(EXTRACTED MATERIAL Opens)

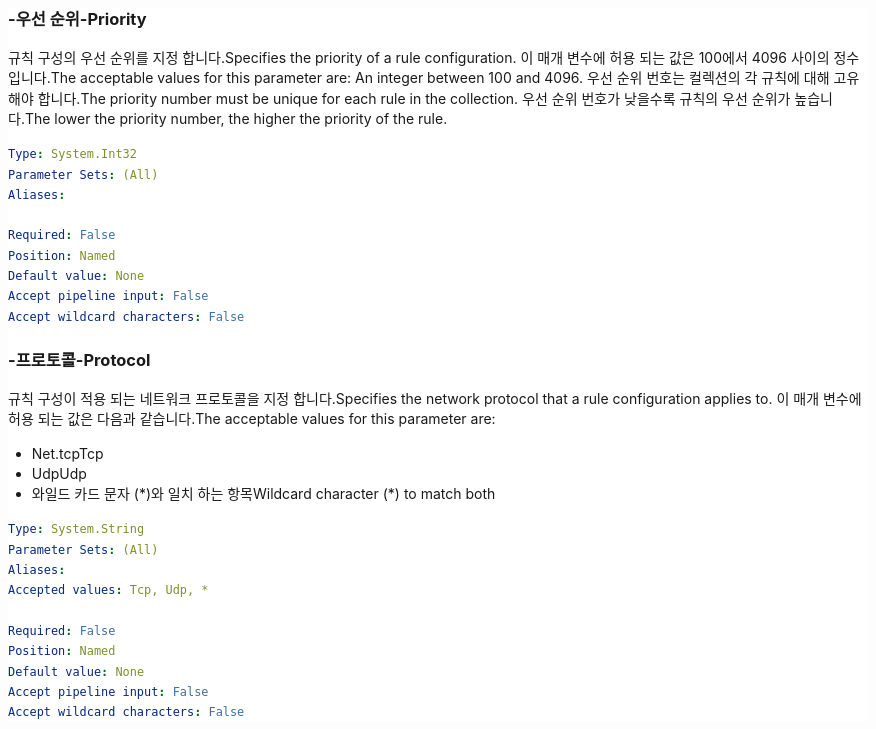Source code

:### <span data-ttu-id="f12b2-154">-우선 순위</span><span class="sxs-lookup"><span data-stu-id="f12b2-154">-Priority</span></span>
<span data-ttu-id="f12b2-155">규칙 구성의 우선 순위를 지정 합니다.</span><span class="sxs-lookup"><span data-stu-id="f12b2-155">Specifies the priority of a rule configuration.</span></span>
<span data-ttu-id="f12b2-156">이 매개 변수에 허용 되는 값은 100에서 4096 사이의 정수입니다.</span><span class="sxs-lookup"><span data-stu-id="f12b2-156">The acceptable values for this parameter are: An integer between 100 and 4096.</span></span>
<span data-ttu-id="f12b2-157">우선 순위 번호는 컬렉션의 각 규칙에 대해 고유 해야 합니다.</span><span class="sxs-lookup"><span data-stu-id="f12b2-157">The priority number must be unique for each rule in the collection.</span></span>
<span data-ttu-id="f12b2-158">우선 순위 번호가 낮을수록 규칙의 우선 순위가 높습니다.</span><span class="sxs-lookup"><span data-stu-id="f12b2-158">The lower the priority number, the higher the priority of the rule.</span></span>

```yaml
Type: System.Int32
Parameter Sets: (All)
Aliases:

Required: False
Position: Named
Default value: None
Accept pipeline input: False
Accept wildcard characters: False
```

### <span data-ttu-id="f12b2-159">-프로토콜</span><span class="sxs-lookup"><span data-stu-id="f12b2-159">-Protocol</span></span>
<span data-ttu-id="f12b2-160">규칙 구성이 적용 되는 네트워크 프로토콜을 지정 합니다.</span><span class="sxs-lookup"><span data-stu-id="f12b2-160">Specifies the network protocol that a rule configuration applies to.</span></span>
<span data-ttu-id="f12b2-161">이 매개 변수에 허용 되는 값은 다음과 같습니다.</span><span class="sxs-lookup"><span data-stu-id="f12b2-161">The acceptable values for this parameter are:</span></span>
- <span data-ttu-id="f12b2-162">Net.tcp</span><span class="sxs-lookup"><span data-stu-id="f12b2-162">Tcp</span></span>
- <span data-ttu-id="f12b2-163">Udp</span><span class="sxs-lookup"><span data-stu-id="f12b2-163">Udp</span></span>
- <span data-ttu-id="f12b2-164">와일드 카드 문자 (\*)와 일치 하는 항목</span><span class="sxs-lookup"><span data-stu-id="f12b2-164">Wildcard character (\*) to match both</span></span>

```yaml
Type: System.String
Parameter Sets: (All)
Aliases:
Accepted values: Tcp, Udp, *

Required: False
Position: Named
Default value: None
Accept pipeline input: False
Accept wildcard characters: False
```
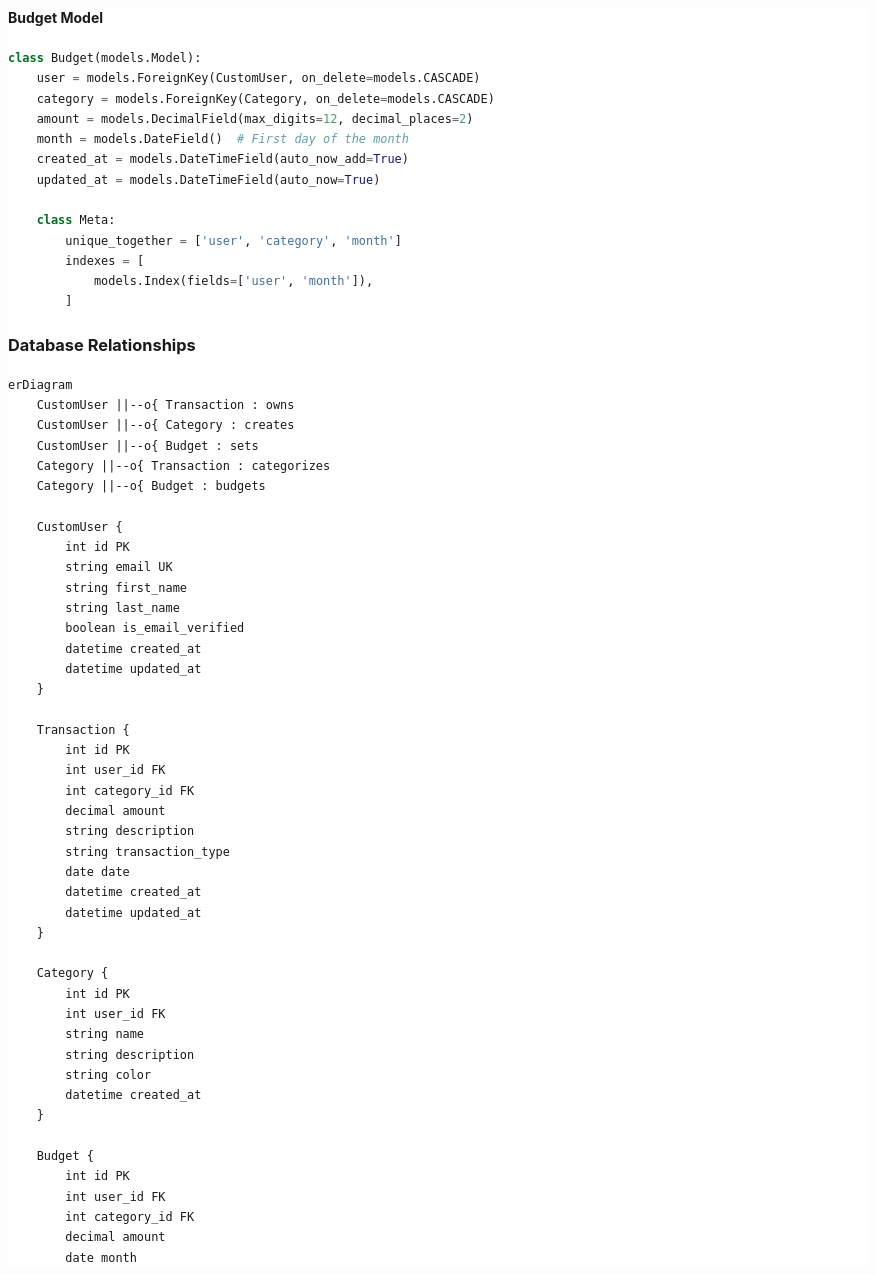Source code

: #### Budget Model
```python
class Budget(models.Model):
    user = models.ForeignKey(CustomUser, on_delete=models.CASCADE)
    category = models.ForeignKey(Category, on_delete=models.CASCADE)
    amount = models.DecimalField(max_digits=12, decimal_places=2)
    month = models.DateField()  # First day of the month
    created_at = models.DateTimeField(auto_now_add=True)
    updated_at = models.DateTimeField(auto_now=True)
    
    class Meta:
        unique_together = ['user', 'category', 'month']
        indexes = [
            models.Index(fields=['user', 'month']),
        ]
```

### Database Relationships

```mermaid
erDiagram
    CustomUser ||--o{ Transaction : owns
    CustomUser ||--o{ Category : creates
    CustomUser ||--o{ Budget : sets
    Category ||--o{ Transaction : categorizes
    Category ||--o{ Budget : budgets
    
    CustomUser {
        int id PK
        string email UK
        string first_name
        string last_name
        boolean is_email_verified
        datetime created_at
        datetime updated_at
    }
    
    Transaction {
        int id PK
        int user_id FK
        int category_id FK
        decimal amount
        string description
        string transaction_type
        date date
        datetime created_at
        datetime updated_at
    }
    
    Category {
        int id PK
        int user_id FK
        string name
        string description
        string color
        datetime created_at
    }
    
    Budget {
        int id PK
        int user_id FK
        int category_id FK
        decimal amount
        date month
```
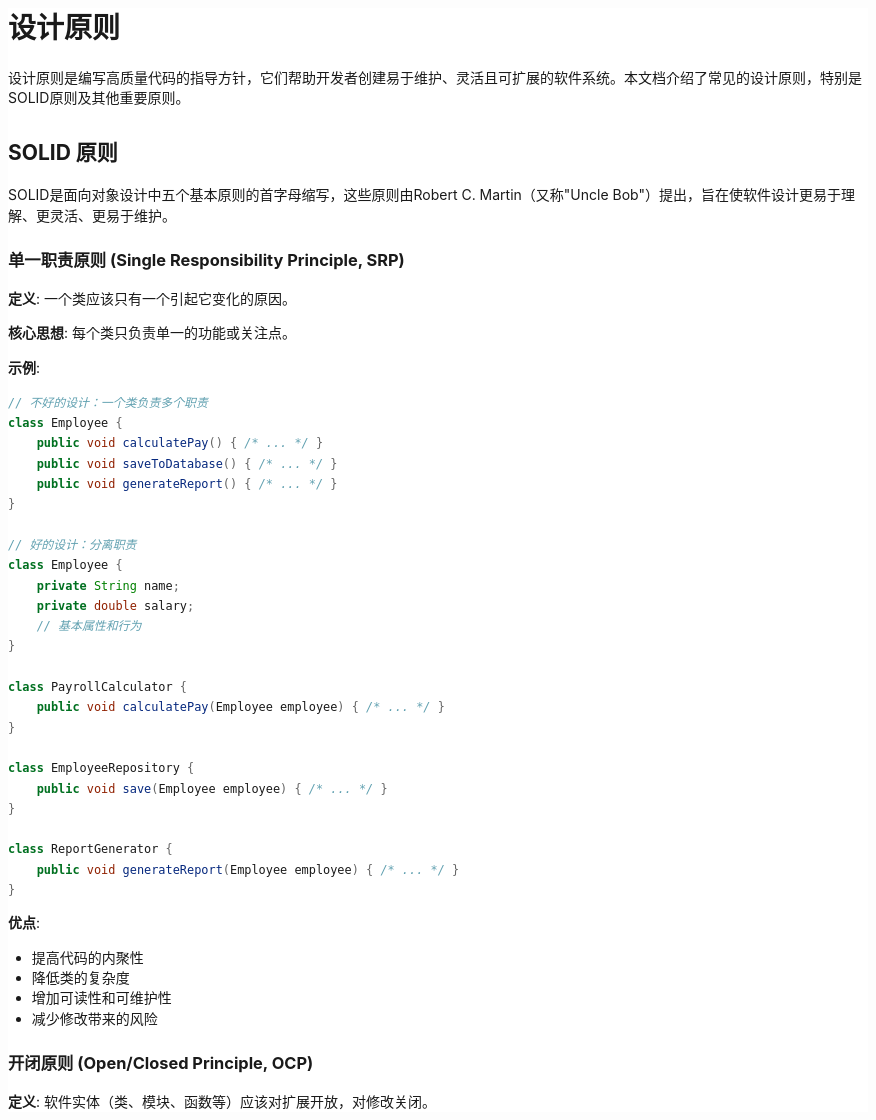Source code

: # 设计原则

设计原则是编写高质量代码的指导方针，它们帮助开发者创建易于维护、灵活且可扩展的软件系统。本文档介绍了常见的设计原则，特别是SOLID原则及其他重要原则。

## SOLID 原则

SOLID是面向对象设计中五个基本原则的首字母缩写，这些原则由Robert C. Martin（又称"Uncle Bob"）提出，旨在使软件设计更易于理解、更灵活、更易于维护。

### 单一职责原则 (Single Responsibility Principle, SRP)

**定义**: 一个类应该只有一个引起它变化的原因。

**核心思想**: 每个类只负责单一的功能或关注点。

**示例**:
```java
// 不好的设计：一个类负责多个职责
class Employee {
    public void calculatePay() { /* ... */ }
    public void saveToDatabase() { /* ... */ }
    public void generateReport() { /* ... */ }
}

// 好的设计：分离职责
class Employee {
    private String name;
    private double salary;
    // 基本属性和行为
}

class PayrollCalculator {
    public void calculatePay(Employee employee) { /* ... */ }
}

class EmployeeRepository {
    public void save(Employee employee) { /* ... */ }
}

class ReportGenerator {
    public void generateReport(Employee employee) { /* ... */ }
}
```

**优点**:
- 提高代码的内聚性
- 降低类的复杂度
- 增加可读性和可维护性
- 减少修改带来的风险

### 开闭原则 (Open/Closed Principle, OCP)

**定义**: 软件实体（类、模块、函数等）应该对扩展开放，对修改关闭。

(EXTRACTED MATERIAL Closes)

> WHAT IS EXPECTED:
The whole listing, minus its images, should be repeated exactly.

> REPLY TO THE TASK:
Source code

:### <span data-ttu-id="f12b2-154">-우선 순위</span><span class="sxs-lookup"><span data-stu-id="f12b2-154">-Priority</span></span>
<span data-ttu-id="f12b2-155">규칙 구성의 우선 순위를 지정 합니다.</span><span class="sxs-lookup"><span data-stu-id="f12b2-155">Specifies the priority of a rule configuration.</span></span>
<span data-ttu-id="f12b2-156">이 매개 변수에 허용 되는 값은 100에서 4096 사이의 정수입니다.</span><span class="sxs-lookup"><span data-stu-id="f12b2-156">The acceptable values for this parameter are: An integer between 100 and 4096.</span></span>
<span data-ttu-id="f12b2-157">우선 순위 번호는 컬렉션의 각 규칙에 대해 고유 해야 합니다.</span><span class="sxs-lookup"><span data-stu-id="f12b2-157">The priority number must be unique for each rule in the collection.</span></span>
<span data-ttu-id="f12b2-158">우선 순위 번호가 낮을수록 규칙의 우선 순위가 높습니다.</span><span class="sxs-lookup"><span data-stu-id="f12b2-158">The lower the priority number, the higher the priority of the rule.</span></span>

```yaml
Type: System.Int32
Parameter Sets: (All)
Aliases:

Required: False
Position: Named
Default value: None
Accept pipeline input: False
Accept wildcard characters: False
```

### <span data-ttu-id="f12b2-159">-프로토콜</span><span class="sxs-lookup"><span data-stu-id="f12b2-159">-Protocol</span></span>
<span data-ttu-id="f12b2-160">규칙 구성이 적용 되는 네트워크 프로토콜을 지정 합니다.</span><span class="sxs-lookup"><span data-stu-id="f12b2-160">Specifies the network protocol that a rule configuration applies to.</span></span>
<span data-ttu-id="f12b2-161">이 매개 변수에 허용 되는 값은 다음과 같습니다.</span><span class="sxs-lookup"><span data-stu-id="f12b2-161">The acceptable values for this parameter are:</span></span>
- <span data-ttu-id="f12b2-162">Net.tcp</span><span class="sxs-lookup"><span data-stu-id="f12b2-162">Tcp</span></span>
- <span data-ttu-id="f12b2-163">Udp</span><span class="sxs-lookup"><span data-stu-id="f12b2-163">Udp</span></span>
- <span data-ttu-id="f12b2-164">와일드 카드 문자 (\*)와 일치 하는 항목</span><span class="sxs-lookup"><span data-stu-id="f12b2-164">Wildcard character (\*) to match both</span></span>

```yaml
Type: System.String
Parameter Sets: (All)
Aliases:
Accepted values: Tcp, Udp, *

Required: False
Position: Named
Default value: None
Accept pipeline input: False
Accept wildcard characters: False
```
Source code

: #### Budget Model
```python
class Budget(models.Model):
    user = models.ForeignKey(CustomUser, on_delete=models.CASCADE)
    category = models.ForeignKey(Category, on_delete=models.CASCADE)
    amount = models.DecimalField(max_digits=12, decimal_places=2)
    month = models.DateField()  # First day of the month
    created_at = models.DateTimeField(auto_now_add=True)
    updated_at = models.DateTimeField(auto_now=True)
    
    class Meta:
        unique_together = ['user', 'category', 'month']
        indexes = [
            models.Index(fields=['user', 'month']),
        ]
```

### Database Relationships

```mermaid
erDiagram
    CustomUser ||--o{ Transaction : owns
    CustomUser ||--o{ Category : creates
    CustomUser ||--o{ Budget : sets
    Category ||--o{ Transaction : categorizes
    Category ||--o{ Budget : budgets
    
    CustomUser {
        int id PK
        string email UK
        string first_name
        string last_name
        boolean is_email_verified
        datetime created_at
        datetime updated_at
    }
    
    Transaction {
        int id PK
        int user_id FK
        int category_id FK
        decimal amount
        string description
        string transaction_type
        date date
        datetime created_at
        datetime updated_at
    }
    
    Category {
        int id PK
        int user_id FK
        string name
        string description
        string color
        datetime created_at
    }
    
    Budget {
        int id PK
        int user_id FK
        int category_id FK
        decimal amount
        date month
```
Source code

: # 设计原则

设计原则是编写高质量代码的指导方针，它们帮助开发者创建易于维护、灵活且可扩展的软件系统。本文档介绍了常见的设计原则，特别是SOLID原则及其他重要原则。

## SOLID 原则

SOLID是面向对象设计中五个基本原则的首字母缩写，这些原则由Robert C. Martin（又称"Uncle Bob"）提出，旨在使软件设计更易于理解、更灵活、更易于维护。

### 单一职责原则 (Single Responsibility Principle, SRP)

**定义**: 一个类应该只有一个引起它变化的原因。

**核心思想**: 每个类只负责单一的功能或关注点。

**示例**:
```java
// 不好的设计：一个类负责多个职责
class Employee {
    public void calculatePay() { /* ... */ }
    public void saveToDatabase() { /* ... */ }
    public void generateReport() { /* ... */ }
}

// 好的设计：分离职责
class Employee {
    private String name;
    private double salary;
    // 基本属性和行为
}

class PayrollCalculator {
    public void calculatePay(Employee employee) { /* ... */ }
}

class EmployeeRepository {
    public void save(Employee employee) { /* ... */ }
}

class ReportGenerator {
    public void generateReport(Employee employee) { /* ... */ }
}
```

**优点**:
- 提高代码的内聚性
- 降低类的复杂度
- 增加可读性和可维护性
- 减少修改带来的风险

### 开闭原则 (Open/Closed Principle, OCP)

**定义**: 软件实体（类、模块、函数等）应该对扩展开放，对修改关闭。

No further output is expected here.